## LISTED RECORDS:
+++

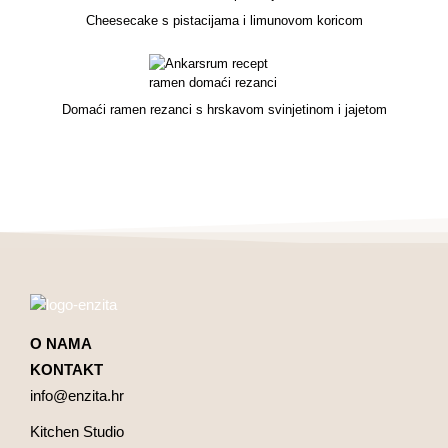
Cheesecake s pistacijama i limunovom koricom
Domaći ramen rezanci s hrskavom svinjetinom i jajetom
O NAMA
KONTAKT
info@enzita.hr
Kitchen Studio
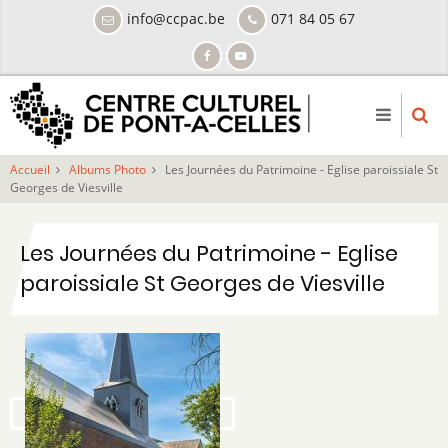
Aller
info@ccpac.be
071 84 05 67
au
contenu
principal
Accueil
Albums Photo
Les Journées du Patrimoine - Eglise paroissiale St
Georges de Viesville
Les Journées du Patrimoine - Eglise
paroissiale St Georges de Viesville
Image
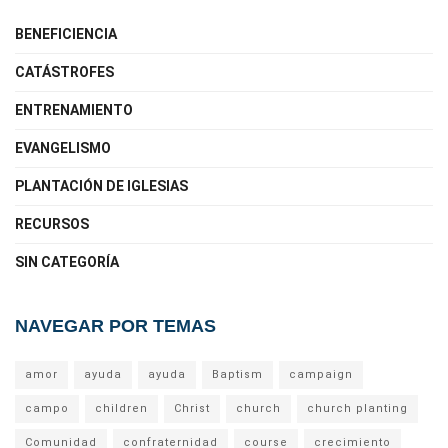
BENEFICIENCIA
CATÁSTROFES
ENTRENAMIENTO
EVANGELISMO
PLANTACIÓN DE IGLESIAS
RECURSOS
SIN CATEGORÍA
NAVEGAR POR TEMAS
amor
ayuda
ayuda
Baptism
campaign
campo
children
Christ
church
church planting
Comunidad
confraternidad
course
crecimiento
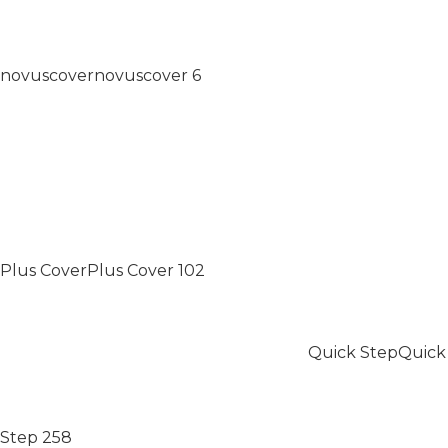
novuscover
novuscover
6
Plus Cover
Plus Cover
102
Quick Step
Quick
Step
258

+++

## AIM OF THE TASK:
Copy out word for word all the text read from the entries above, leaving out the pictures.

## RESPONSE AREA:
Cheesecake s pistacijama i limunovom koricom
Domaći ramen rezanci s hrskavom svinjetinom i jajetom
O NAMA
KONTAKT
info@enzita.hr
Kitchen Studio
Aller
info@ccpac.be
071 84 05 67
au
contenu
principal
Accueil
Albums Photo
Les Journées du Patrimoine - Eglise paroissiale St
Georges de Viesville
Les Journées du Patrimoine - Eglise
paroissiale St Georges de Viesville
Image
BENEFICIENCIA
CATÁSTROFES
ENTRENAMIENTO
EVANGELISMO
PLANTACIÓN DE IGLESIAS
RECURSOS
SIN CATEGORÍA
NAVEGAR POR TEMAS
amor
ayuda
ayuda
Baptism
campaign
campo
children
Christ
church
church planting
Comunidad
confraternidad
course
crecimiento
novuscover
novuscover
6
Plus Cover
Plus Cover
102
Quick Step
Quick
Step
258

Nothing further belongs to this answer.